In some cases these scenarios can be documented as rules that can be picked up and applied by user agents for phishing detection, but they are often best dealt with at the point of registration.
One registry-level approach is to decide which characters (i.e. Unicode points) in a given language will be allowed during registration. These lists are called language tables, and are developed by registries in cooperation with qualified language authorities. For example, the Indian language authority could allow use of the Tamil letter KA க (U+0B95) but not the Tamil digit one ௧ (U+0BE7) in .in domain names, thereby avoiding a conflict.

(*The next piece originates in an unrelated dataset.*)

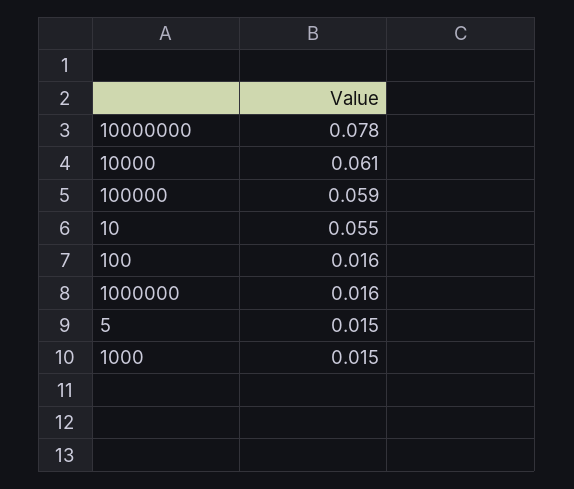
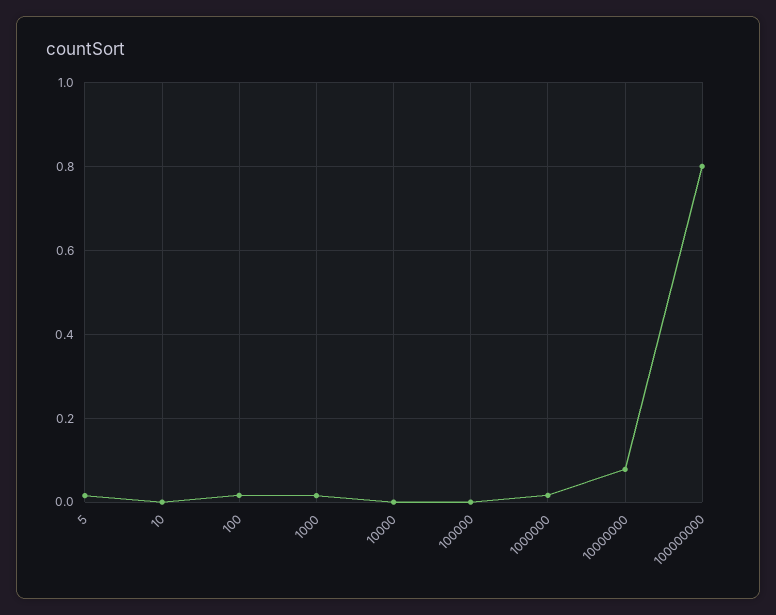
10000: 0.061 -> 0
100000: 0.059 -> 0
10: 0.055 -> 0
100000000: none -> 0.8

Another registry-level approach is to create variant tables and variant registration capabilities. These variant tables show which characters are considered visually confusable across chosen languages or scripts. If a domain name contains such a character, then the version of the domain name containing the alternate character will be automatically reserved for the registrant. For example, if the requested domain name (the “primary domain”) contains the Tamil letter KA க (U+0BE7), the registry system can generate a variant of the domain name, substituting the Malayalam letter KA ക (U+0D15) in the Tamil letter KA’s place. All identified variants may be automatically prohibited (from being registered or created) as part of a package associated with the primary registered name.
The Unicode Consortium is also developing a technical report Unicode Security Considerations that describes issues relating to IDN spoofing and makes recommendations for addressing them.
The conversion process for parts of the IRI relating to the path is already supported natively in the latest versions of IE7, Firefox, Opera, Safari and Google Chrome.
It works in Internet Explorer 6 if the option in Tools>Internet Options>Advanced>Always send URLs as UTF-8 is turned on. This means that links in HTML, or addresses typed into the browser's address bar will be correctly converted in those user agents. It doesn't work out of the box for Firefox 2 (although you may obtain results if the IRI and the resource name are in the same encoding), but technically-aware users can turn on an option to support this (set network.standard-url.encode-utf8 to true in about:config).
Whether or not the resource is found on the server, however, is a different question. If the file system is in UTF-8, there should be no problem. If not, and no mechanism is available to convert addresses from UTF-8 to the appropriate encoding, the request will fail.
Files are normally exposed as UTF-8 by servers such as IIS and Apache 2 on Windows and Mac OS X. Unix and Linux users can store file names in UTF-8, or use the mod_fileiri module mentioned earlier. Version 1 of the Apache server doesn't yet expose filenames as UTF-8.
You can run a basic check whether it works for your client and resource using this simple test.
Note that, while the basics may work, there are other somewhat more complicated aspects of IRI support, such as handling of bidirectional text in Arabic or Hebrew, which may need some additional time for full implementation.
There are some improvements needed to the specifications for IDN and IRIs, and these are currently being discussed. For example, there is a need to extend the range of Unicode characters that can be used in domain names to cover later versions of Unicode, and to allow combining characters at the end of labels in right to left scripts.